[Document understanding data]
————
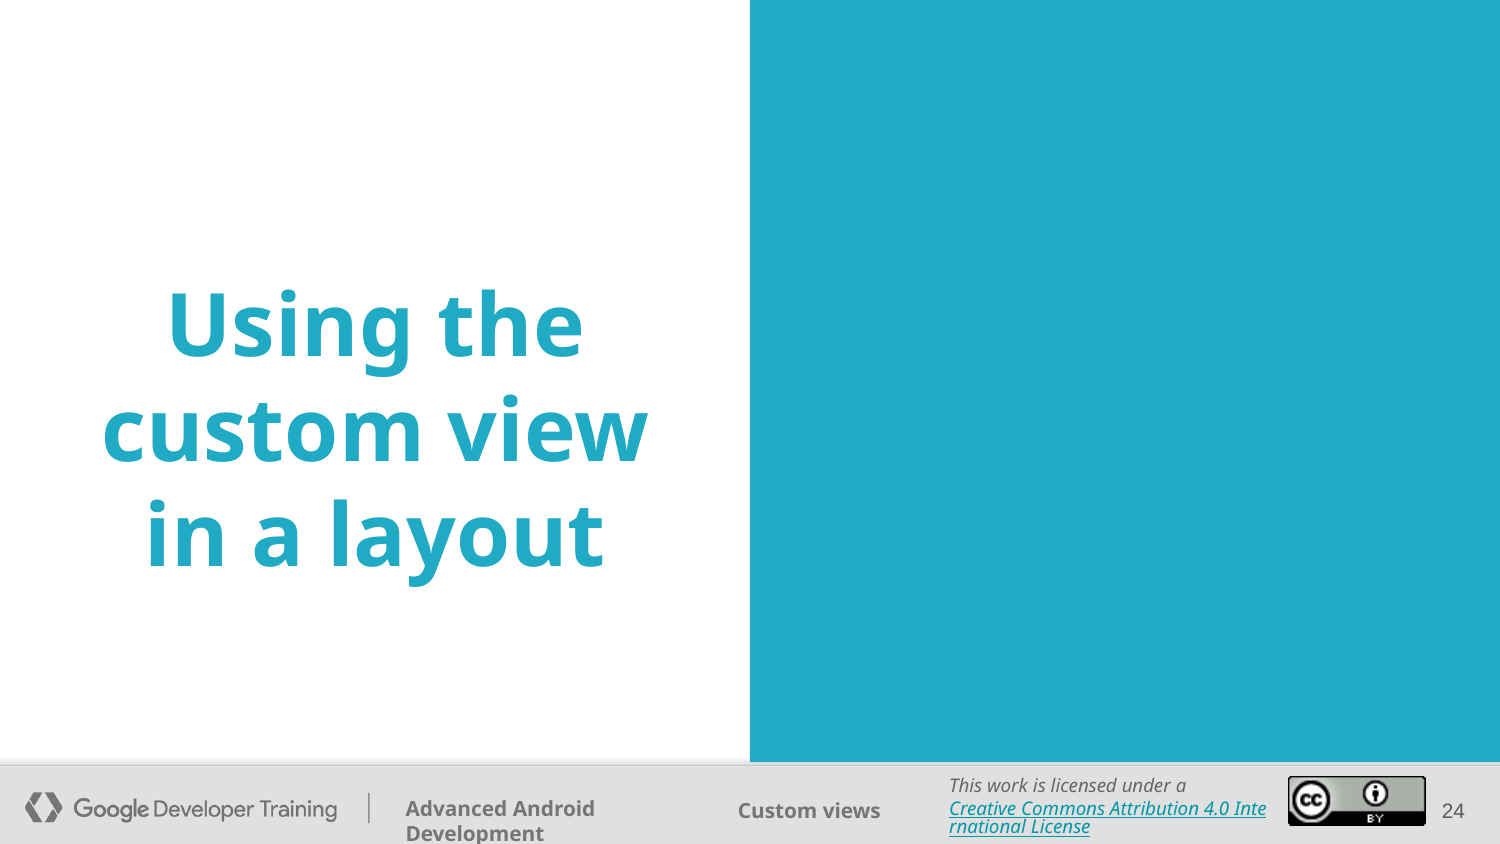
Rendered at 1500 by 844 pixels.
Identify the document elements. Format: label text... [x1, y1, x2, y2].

slide_number ‹#› [1389, 777, 1480, 842]
title Using the custom view in a layout [43, 129, 708, 600]
picture [0, 0, 1500, 844]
————
#### Exercise description:
Emit verbatim the lines running from the one with "Identify the document" through the last line of the data, both endpoints inclusive.

#### Response below:
Identify the document elements. Format: label text... [x1, y1, x2, y2].

slide_number ‹#› [1389, 777, 1480, 842]
title Using the custom view in a layout [43, 129, 708, 600]
picture [0, 0, 1500, 844]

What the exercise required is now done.